Titre : L’ordre du jour
Auteur : Eric Vuillard
Éditeur : Actes Sud
Nombre de pages : 160
Date de parution : 3 mai 2017
Après Tristesse de la terre et 14 Juillet, Eric Vuillard s’installe en conteur d’évènements historiques, loin des faits ressassés des livres d’histoire. Dire qu’il vulgarise l’Histoire serait réducteur, il lui donne une lumière différente en incarnant de manière anecdotique les faits, en donnant du poids aux personnages qui transmettent une vision humaine.
L’Histoire se vit, se ressent. Et de ces analyses sur le passé, le lecteur ne doit-il pas retenir une mise en garde sur le présent?
Tout commence le lundi 20 février 1933. Vingt-quatre chefs d’entreprise, costumes trois pièces, crânes chauves, » le nirvana de l’industrie et de la finance » sont réunis au Palais du Président de l’Assemblée par Hermann Goering. Là, le chancelier Hitler leur demande de financer la campagne électorale pour faire triompher le parti nazi.
« il fallait en finir avec un régime faible, éloigner la menace communiste, supprimer les syndicats et permettre à chaque patron d’être un Führer dans son entreprise. »
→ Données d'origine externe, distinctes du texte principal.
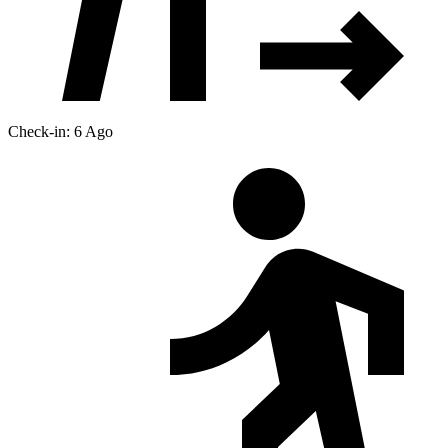
Check-in: 6 Ago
Rien qui ne leur semble aberrant, la corruption est un poste du budgets des grandes entreprises.
Que dire de la bienveillance de Lord Halifax lorsqu’il rencontre Goering en novembre 1937? Tant d’évènements annonciateurs de la folie d’Hitler avaient déjà eu lieu ( Dachau, la nuit des longs couteaux…)
Sans parler de cette comédie jouée par Schuschnig, le chancelier d’Autriche, déguisé en skieur pour rencontrer Hitler en février 1938 à Berchtesgaden.
» Le Führer attirait les autres à lui par une force magnétique, puis les repoussait avec une telle violence, qu’un abîme s’ouvrait alors, que rien ne pouvait combler. »
Par faiblesse, Schuschnig cède à la demande d’Hitler de nommer un nazi comme ministre de l’Intérieur en Autriche. S’engage alors une danse macabre entre le Président et le chancelier autrichiens et Hitler.
En mars, les Panzers allemands foncent sur l’Autriche. Enfin foncent…si ils n’étaient pas tombés en panne le long de la route. La démonstration de force tourne court. Et pourtant les films de propagande nazie montrent ces chars dans les rues de Vienne acclamés par la population enfin libérée. L’Anschluss semble une réussite prodigieuse mais, déjà à l’époque, la communication est manipulée, les acclamations post-synchronisées. Hitler voulait faire croire à l’Europe que c’est en sauveur du peuple autrichien qu’il s’engageait dans ce projet et non pour annexer le pays.
Et pendant ce temps, le Premier ministre anglais se retrouve coincé par un envoyé d’Hitler à un déjeuner à Downing street.
Eric Vuillard s’amuse et nous amuse en fouinant dans les petits travers de l’Histoire. Non content de trouver les anecdotes qui cristallisent notre mémoire en mettant cependant en exergue les rouages d’un drame historique, il nous délecte d’images et de mots inhabituels.
Ici, on flanoche, piapiate, esquiche, rognonne et on s’amuse de la palinodie du président autrichien.
Mais si la littérature permet tout, si l’auteur démonte avec ironie un engrenage historique fatal, c’est pour mieux montrer où peut conduire les comportements irresponsables de chefs d’entreprises, politiques, décideurs, aveugles des conséquences d’un choix personnel et intéressé.
Commentaires
Bien envie de gouter cette plume et découvrir cet auteur. Mais du coup, lequel me conseillerais-tu ?
Tout dépend ce que tu aimes. Tristesse de la terre est un peu plus long, plus proche du roman d’aventure mais avec toujours cet apport historique. 14 Juillet et L’ordre du jour sont davantage dans le regard personnel d’un fait historique mais avec aussi beaucoup d’humanité.
Je n’ai pas lu ceux avant Tristesse de la terre. Ce qui est sûrement dommage mais j’y viendrai.
Je le note, j’aime son écriture, sa façon de nous déc rire l’histoire
Formidable, ton billet, sur ce livre qui ne l’est pas moins ! Une lecture vraiment éclairante, qui nous permet aussi de regarder notre époque avec plus de discernement.
Un excellent auteur qui ne me déçoit jamais
Malgré tout le bien que tu en dis, je ne suis pas tentée, n’ayant pas aimé du tout le style du précédent roman de l’auteur.
Inutile de continuer, nous sommes dans le même style avec ce nouveau roman
Enfin lu. J’ai beaucoup aimé 🙂 Je pense lire d’autres romans de l’auteur.